Defendant’s Use of “Evidence Eliminator” Software Warrants Adverse Inference

DirecTV, Inc. v. Borow, 2005 WL 43261 (N.D.Ill. Jan. 6, 2005)

In this case, the court granted summary judgment in favor of plaintiff DirecTV and against defendant Randy Borow on claims stemming from Borow’s unauthorized use of plaintiff’s satellite television signal. Summary judgment was warranted, in part, because defendant had not offered sufficient evidence to rebut the presumption that arose from his destruction of relevant evidence.
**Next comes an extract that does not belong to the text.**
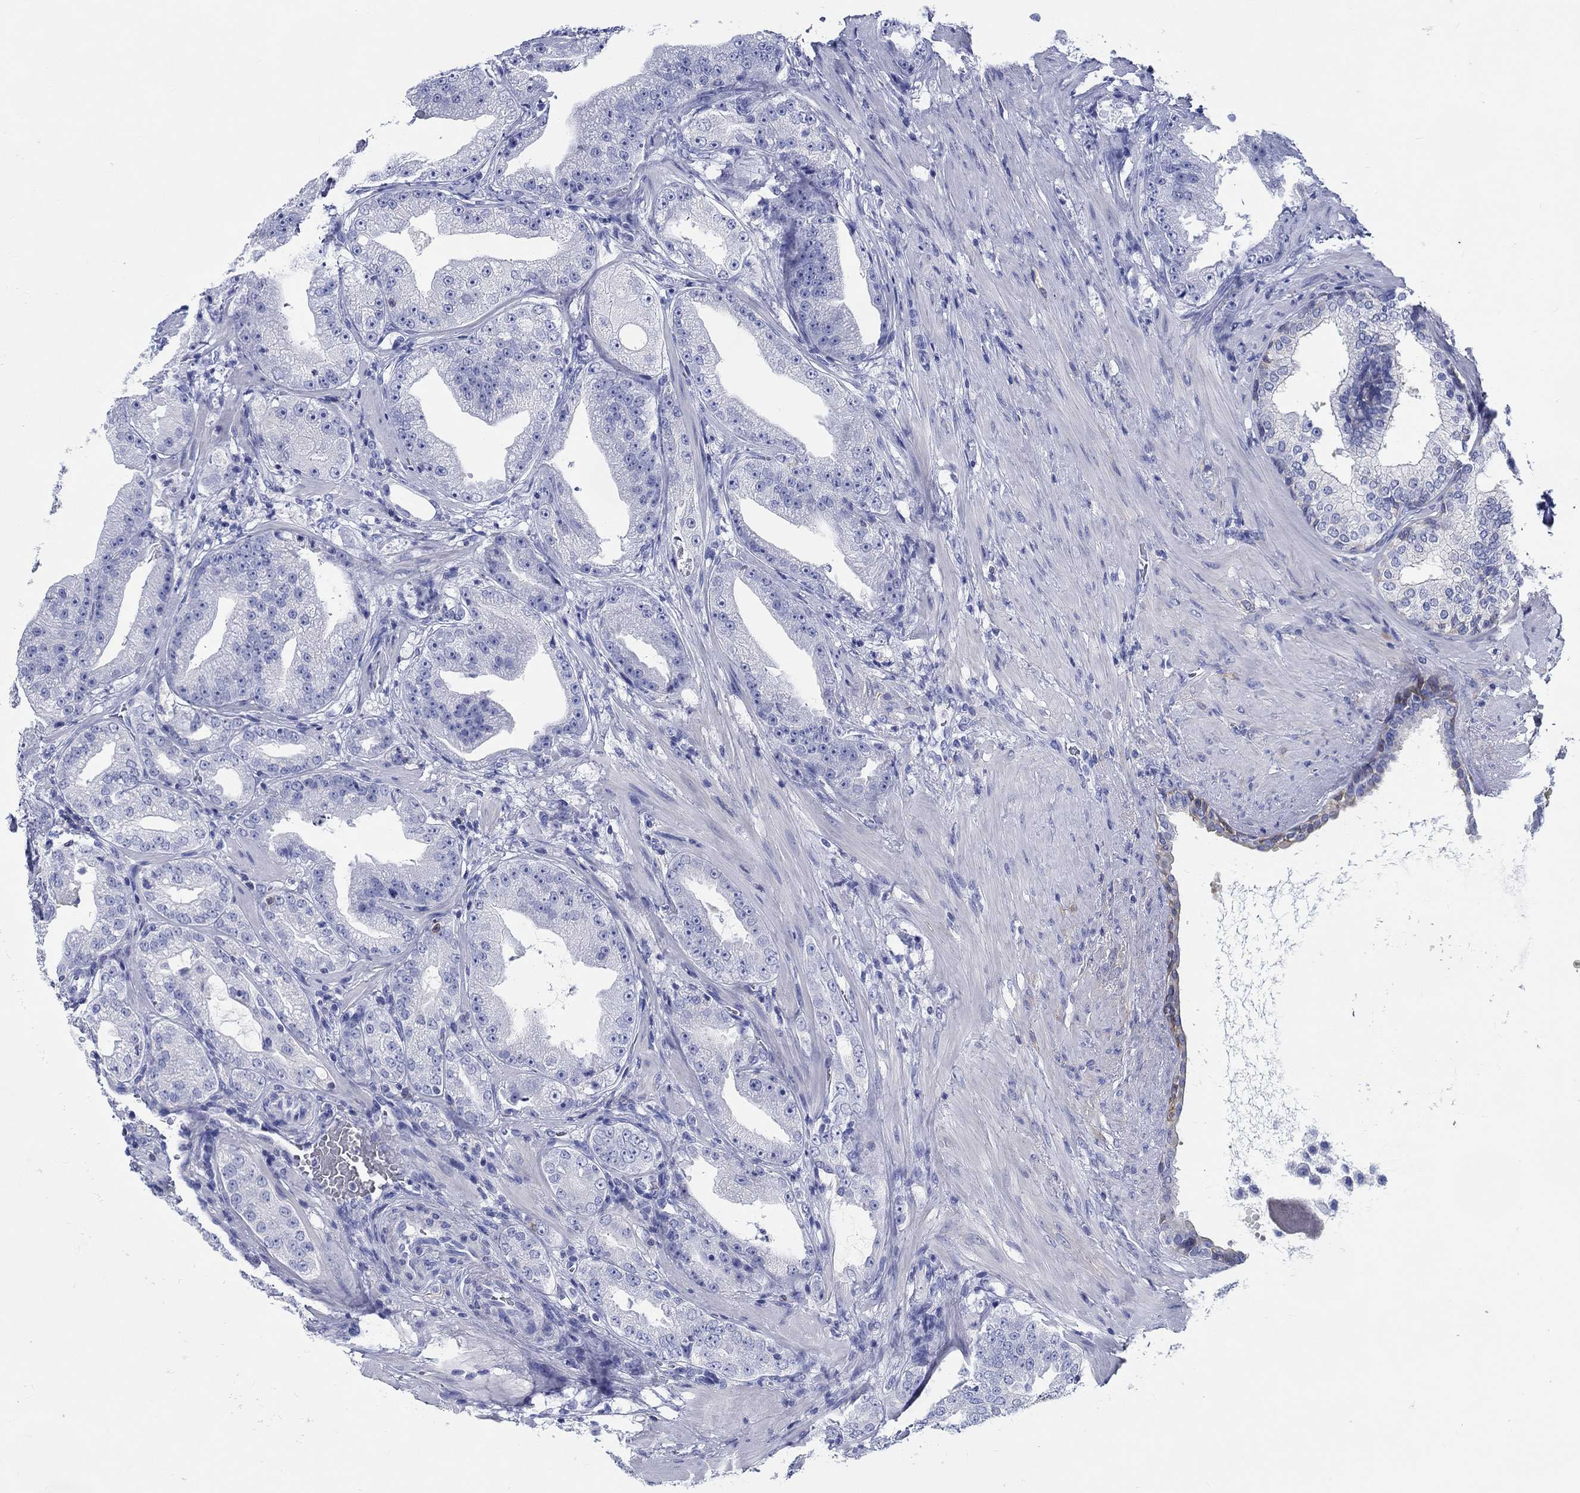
{"staining": {"intensity": "negative", "quantity": "none", "location": "none"}, "tissue": "prostate cancer", "cell_type": "Tumor cells", "image_type": "cancer", "snomed": [{"axis": "morphology", "description": "Adenocarcinoma, Low grade"}, {"axis": "topography", "description": "Prostate"}], "caption": "High magnification brightfield microscopy of prostate adenocarcinoma (low-grade) stained with DAB (3,3'-diaminobenzidine) (brown) and counterstained with hematoxylin (blue): tumor cells show no significant staining. (Brightfield microscopy of DAB (3,3'-diaminobenzidine) IHC at high magnification).", "gene": "FBXO2", "patient": {"sex": "male", "age": 62}}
Five months after plaintiff filed its complaint, defendant used a software program called “Evidence Eliminator” to erase evidence requested by plaintiff from his computer. After defendant’s computer was surrendered for inspection, plaintiff’s forensics expert was able to recover some deleted files, including programs used by satellite pirates to intercept plaintiff’s encrypted signal and files that listed the names of piracy websites that defendant visited or to which he had subscribed. However, other files were permanently deleted. On plaintiff’s earlier motion for sanctions, the court concluded that the defendant had acted in bad faith and deliberately destroyed relevant evidence. On summary judgment, the court afforded plaintiff an adverse inference that the destroyed documents would not have favored the defense. Defendant failed to properly oppose summary judgment, and offered only general denials of the facts demonstrating his acts of piracy and evidence spoliation.